There’s fertile ground in the horror subgenre in which the question is posed (and not always resolved) as to whether a haunting, possession (etc.) is the result of paranormal phenomena or psychological problems.
You can see the attraction for filmmakers: a ‘have-your-cake-and-eat-it’ scenario in which they can manifest all sorts of scares, shenanigans and horrible goings-on, while audiences wonder whether what they’re seeing is actually happening, or all in the protagonist’s head. The best of these films manage to leave the question open right to the end (The Babadook is a particularly fine recent example), although coming down on one side or another (as in Rosemary’s Baby) can also be effective. It might spoil things to say to which camp The House on Pine Street belongs, although directors Aaron and Austin Keeling, and lead Emily Goss, do a decent job of keeping the audience guessing… for a while.
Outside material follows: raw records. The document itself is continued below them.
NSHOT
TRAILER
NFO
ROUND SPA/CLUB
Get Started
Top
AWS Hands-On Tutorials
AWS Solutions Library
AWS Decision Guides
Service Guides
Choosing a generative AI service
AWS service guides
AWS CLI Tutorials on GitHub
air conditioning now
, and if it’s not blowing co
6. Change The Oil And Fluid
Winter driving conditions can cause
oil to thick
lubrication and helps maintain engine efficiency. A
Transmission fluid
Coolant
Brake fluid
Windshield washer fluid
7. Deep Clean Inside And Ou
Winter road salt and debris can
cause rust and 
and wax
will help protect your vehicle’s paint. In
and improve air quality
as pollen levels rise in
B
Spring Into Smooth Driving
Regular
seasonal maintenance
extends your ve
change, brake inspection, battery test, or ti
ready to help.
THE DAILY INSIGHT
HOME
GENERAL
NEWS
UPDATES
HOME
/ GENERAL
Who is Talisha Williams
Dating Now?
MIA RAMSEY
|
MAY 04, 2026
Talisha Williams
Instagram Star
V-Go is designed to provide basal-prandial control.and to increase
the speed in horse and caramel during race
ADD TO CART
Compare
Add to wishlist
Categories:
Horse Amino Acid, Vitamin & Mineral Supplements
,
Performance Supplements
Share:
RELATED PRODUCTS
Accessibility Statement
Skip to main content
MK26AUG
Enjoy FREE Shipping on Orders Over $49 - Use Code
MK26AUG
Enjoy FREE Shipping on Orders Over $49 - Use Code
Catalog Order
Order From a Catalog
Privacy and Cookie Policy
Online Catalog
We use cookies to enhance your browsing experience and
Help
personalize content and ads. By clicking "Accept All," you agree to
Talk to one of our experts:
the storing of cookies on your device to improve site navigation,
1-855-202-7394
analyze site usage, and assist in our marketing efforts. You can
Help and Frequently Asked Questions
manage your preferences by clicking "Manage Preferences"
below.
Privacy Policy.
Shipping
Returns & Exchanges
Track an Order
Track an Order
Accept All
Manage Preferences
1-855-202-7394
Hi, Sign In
Seven months pregnant, Jennifer (Goss) moves from Chicago to her home town in the Midwest, leaving behind some mental health issues which the script leaves (unwisely, I think) to our imagination. Jennifer isn’t thrilled with the house they’ve chosen, especially when things start going bump in the night (and day), although – of course – only Jennifer experiences such phenomena as slamming doors, self-propelled objects and mysterious knocks that lead her to believe the house is haunted. You might think Jennifer’s husband (Taylor Bottles) and mother (Cathy Barnett) would fear for her safety, and the unborn baby’s, but both characters are written and played as entirely unsympathetic, and neither seems to care much for Jennifer one way or another. Only Jennifer’s friend Lauren (Natalie Pellegrini) gives her story any credence, but even she wonders whether it might be the hormones talking.
Partly funded by Kickstarter, and filmed in a 19th century house with its own alleged history of haunting, The House on Pine Street is competently directed, and is lifted considerably by Goss’s convincing central performance. Unfortunately, however, the cracks start to show about an hour into the (overlong) running time, and the questions posed by the film become less of the “are the supernatural goings-on real or imagined?” variety and more along the lines of “why are the characters behaving that way?”, “What is a psychic chiropractor doing in the script?” and finally “What does all this add up to?” The answer to the latter question, sadly, is “Not much.” If ever there was an argument for the benefits of script development, The House on Pine Street is it.